- [Work required]
Restate verbatim the span of lines below between the line with "Descubra o poder" and the line with "mais plena e", including those two lines, and only that span.

- [Data for this task]
********

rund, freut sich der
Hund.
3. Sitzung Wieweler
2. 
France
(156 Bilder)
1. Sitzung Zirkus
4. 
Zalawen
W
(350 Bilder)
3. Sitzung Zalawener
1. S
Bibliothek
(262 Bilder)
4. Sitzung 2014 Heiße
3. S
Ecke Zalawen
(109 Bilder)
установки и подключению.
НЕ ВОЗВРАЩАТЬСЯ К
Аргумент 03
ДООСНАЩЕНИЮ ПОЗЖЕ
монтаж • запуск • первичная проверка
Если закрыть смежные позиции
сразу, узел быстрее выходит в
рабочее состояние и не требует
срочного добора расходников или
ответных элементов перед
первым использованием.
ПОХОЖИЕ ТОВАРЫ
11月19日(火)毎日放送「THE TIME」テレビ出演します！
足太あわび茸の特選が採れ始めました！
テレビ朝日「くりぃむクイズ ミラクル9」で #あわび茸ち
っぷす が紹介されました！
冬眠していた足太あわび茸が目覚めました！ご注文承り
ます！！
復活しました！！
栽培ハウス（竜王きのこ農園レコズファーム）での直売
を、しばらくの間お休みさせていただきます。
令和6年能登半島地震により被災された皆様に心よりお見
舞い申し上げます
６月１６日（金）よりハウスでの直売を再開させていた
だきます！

********

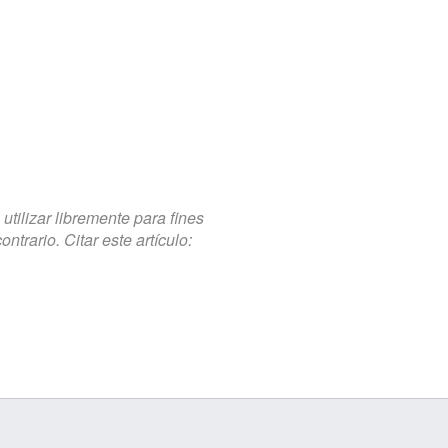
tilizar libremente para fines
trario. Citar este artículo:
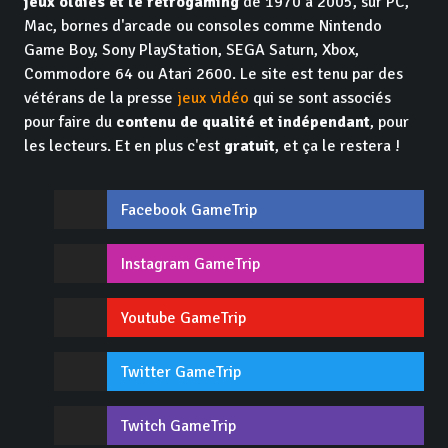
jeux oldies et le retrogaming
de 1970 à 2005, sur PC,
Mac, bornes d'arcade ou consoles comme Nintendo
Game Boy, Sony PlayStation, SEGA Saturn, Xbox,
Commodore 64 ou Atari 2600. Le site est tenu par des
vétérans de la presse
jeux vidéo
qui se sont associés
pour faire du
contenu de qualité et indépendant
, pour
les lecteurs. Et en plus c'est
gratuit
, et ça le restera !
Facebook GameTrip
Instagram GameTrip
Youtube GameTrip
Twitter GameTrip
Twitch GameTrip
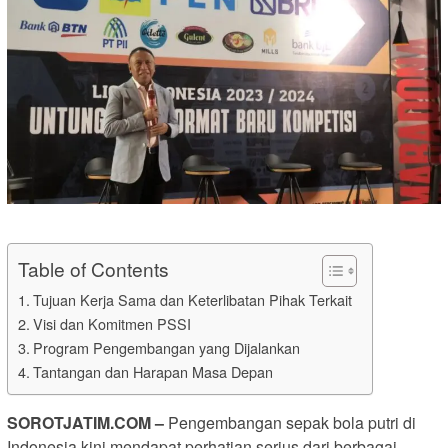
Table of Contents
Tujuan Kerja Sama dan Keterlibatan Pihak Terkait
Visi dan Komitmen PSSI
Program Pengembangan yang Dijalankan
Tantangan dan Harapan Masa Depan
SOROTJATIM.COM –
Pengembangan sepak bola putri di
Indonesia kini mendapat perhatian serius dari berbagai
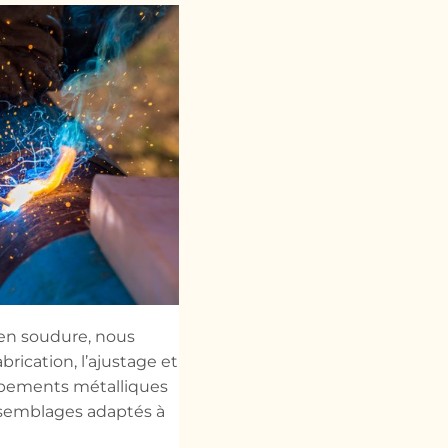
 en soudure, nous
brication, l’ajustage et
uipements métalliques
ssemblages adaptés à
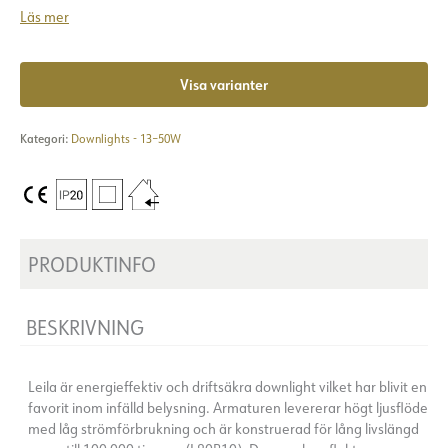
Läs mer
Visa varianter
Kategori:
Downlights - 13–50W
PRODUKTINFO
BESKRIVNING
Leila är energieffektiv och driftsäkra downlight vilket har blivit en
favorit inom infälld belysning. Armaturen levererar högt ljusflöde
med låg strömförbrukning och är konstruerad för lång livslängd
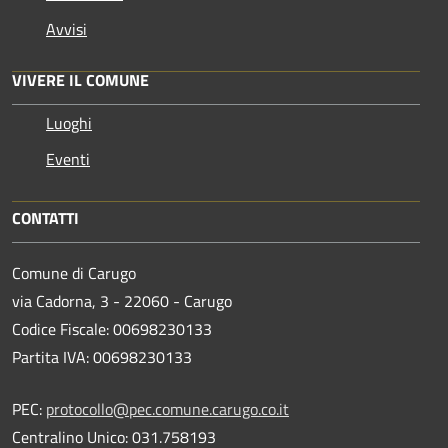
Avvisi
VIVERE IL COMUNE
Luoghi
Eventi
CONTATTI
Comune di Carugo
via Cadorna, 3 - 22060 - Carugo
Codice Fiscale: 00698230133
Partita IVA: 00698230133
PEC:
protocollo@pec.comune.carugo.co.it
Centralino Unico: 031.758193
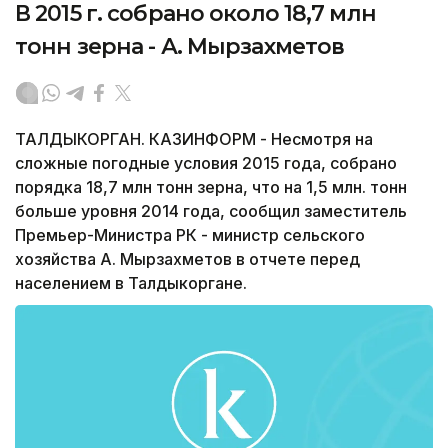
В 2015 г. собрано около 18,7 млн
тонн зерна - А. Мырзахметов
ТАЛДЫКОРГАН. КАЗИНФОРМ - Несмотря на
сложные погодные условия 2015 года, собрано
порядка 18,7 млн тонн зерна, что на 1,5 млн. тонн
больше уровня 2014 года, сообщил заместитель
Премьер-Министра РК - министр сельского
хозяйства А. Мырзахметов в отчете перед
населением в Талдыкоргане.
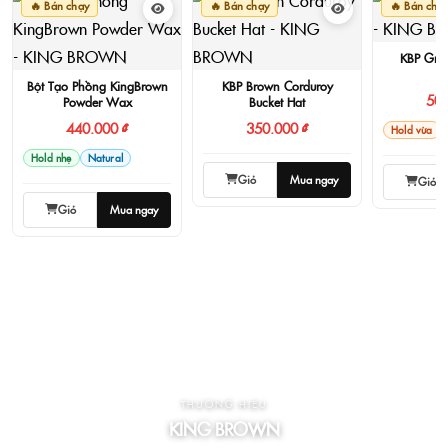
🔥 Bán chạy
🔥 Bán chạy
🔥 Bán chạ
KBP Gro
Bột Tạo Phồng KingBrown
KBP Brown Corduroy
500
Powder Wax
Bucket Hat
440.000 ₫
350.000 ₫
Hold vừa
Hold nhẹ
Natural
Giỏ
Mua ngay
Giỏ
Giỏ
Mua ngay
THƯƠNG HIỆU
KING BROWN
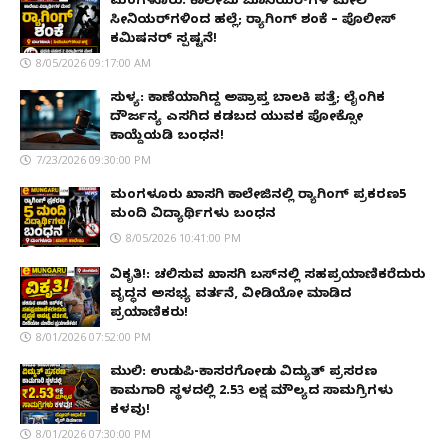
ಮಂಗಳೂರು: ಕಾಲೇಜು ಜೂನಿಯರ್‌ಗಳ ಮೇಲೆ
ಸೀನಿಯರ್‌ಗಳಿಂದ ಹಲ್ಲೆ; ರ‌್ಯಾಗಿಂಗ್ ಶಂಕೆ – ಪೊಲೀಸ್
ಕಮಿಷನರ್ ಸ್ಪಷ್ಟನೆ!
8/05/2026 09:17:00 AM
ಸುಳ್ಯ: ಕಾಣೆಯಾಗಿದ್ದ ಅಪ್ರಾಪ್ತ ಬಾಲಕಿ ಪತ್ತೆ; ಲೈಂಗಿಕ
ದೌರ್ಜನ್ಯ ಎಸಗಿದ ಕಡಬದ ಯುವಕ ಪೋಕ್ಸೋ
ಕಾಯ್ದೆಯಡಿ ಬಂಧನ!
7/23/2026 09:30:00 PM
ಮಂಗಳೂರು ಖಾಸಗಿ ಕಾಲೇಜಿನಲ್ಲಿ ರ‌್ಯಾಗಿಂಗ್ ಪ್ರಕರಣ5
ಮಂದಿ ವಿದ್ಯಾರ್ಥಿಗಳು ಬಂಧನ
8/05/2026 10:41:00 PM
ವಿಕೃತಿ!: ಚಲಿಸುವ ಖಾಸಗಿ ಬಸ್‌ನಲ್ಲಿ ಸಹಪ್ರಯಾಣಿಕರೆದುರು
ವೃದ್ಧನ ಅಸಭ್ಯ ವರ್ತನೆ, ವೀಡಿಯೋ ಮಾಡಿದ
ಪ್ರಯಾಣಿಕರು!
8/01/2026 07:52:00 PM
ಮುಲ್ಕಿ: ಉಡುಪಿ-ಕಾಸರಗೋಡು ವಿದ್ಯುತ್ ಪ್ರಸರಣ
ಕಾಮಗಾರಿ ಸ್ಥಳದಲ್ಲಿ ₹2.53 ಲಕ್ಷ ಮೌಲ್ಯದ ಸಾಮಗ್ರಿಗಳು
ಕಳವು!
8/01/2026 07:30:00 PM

********

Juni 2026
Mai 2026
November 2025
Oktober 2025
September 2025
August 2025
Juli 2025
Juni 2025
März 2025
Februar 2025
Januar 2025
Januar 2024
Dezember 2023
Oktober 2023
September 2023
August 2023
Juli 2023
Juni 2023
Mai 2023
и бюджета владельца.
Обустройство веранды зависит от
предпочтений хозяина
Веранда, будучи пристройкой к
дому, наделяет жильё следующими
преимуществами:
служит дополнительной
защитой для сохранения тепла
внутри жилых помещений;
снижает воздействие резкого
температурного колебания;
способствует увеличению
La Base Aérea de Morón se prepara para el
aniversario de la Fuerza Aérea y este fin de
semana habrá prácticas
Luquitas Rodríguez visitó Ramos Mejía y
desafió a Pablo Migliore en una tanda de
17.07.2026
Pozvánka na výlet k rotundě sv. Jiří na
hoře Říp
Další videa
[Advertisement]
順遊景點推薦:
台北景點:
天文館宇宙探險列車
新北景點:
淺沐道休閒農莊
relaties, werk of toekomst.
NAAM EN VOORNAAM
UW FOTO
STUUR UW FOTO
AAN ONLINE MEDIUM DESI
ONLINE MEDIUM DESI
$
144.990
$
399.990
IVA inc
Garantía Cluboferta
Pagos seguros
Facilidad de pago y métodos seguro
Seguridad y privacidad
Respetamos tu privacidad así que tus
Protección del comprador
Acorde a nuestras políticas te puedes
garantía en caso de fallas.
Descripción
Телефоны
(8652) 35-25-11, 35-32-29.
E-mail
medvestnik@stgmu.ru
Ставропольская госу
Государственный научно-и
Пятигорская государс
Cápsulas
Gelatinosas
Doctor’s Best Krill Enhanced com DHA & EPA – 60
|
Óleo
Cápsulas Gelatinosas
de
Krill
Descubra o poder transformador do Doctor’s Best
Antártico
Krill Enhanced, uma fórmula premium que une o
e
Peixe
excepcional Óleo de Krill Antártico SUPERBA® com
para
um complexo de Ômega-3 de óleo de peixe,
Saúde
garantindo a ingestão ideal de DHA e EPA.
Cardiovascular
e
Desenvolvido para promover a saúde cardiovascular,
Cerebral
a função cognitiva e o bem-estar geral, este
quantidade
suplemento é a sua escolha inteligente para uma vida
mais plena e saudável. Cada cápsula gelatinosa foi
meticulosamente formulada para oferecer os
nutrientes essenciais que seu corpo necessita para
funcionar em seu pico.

********

- [Written answer]
Descubra o poder transformador do Doctor’s Best
Antártico
Krill Enhanced, uma fórmula premium que une o
e
Peixe
excepcional Óleo de Krill Antártico SUPERBA® com
para
um complexo de Ômega-3 de óleo de peixe,
Saúde
garantindo a ingestão ideal de DHA e EPA.
Cardiovascular
e
Desenvolvido para promover a saúde cardiovascular,
Cerebral
a função cognitiva e o bem-estar geral, este
quantidade
suplemento é a sua escolha inteligente para uma vida
mais plena e saudável. Cada cápsula gelatinosa foi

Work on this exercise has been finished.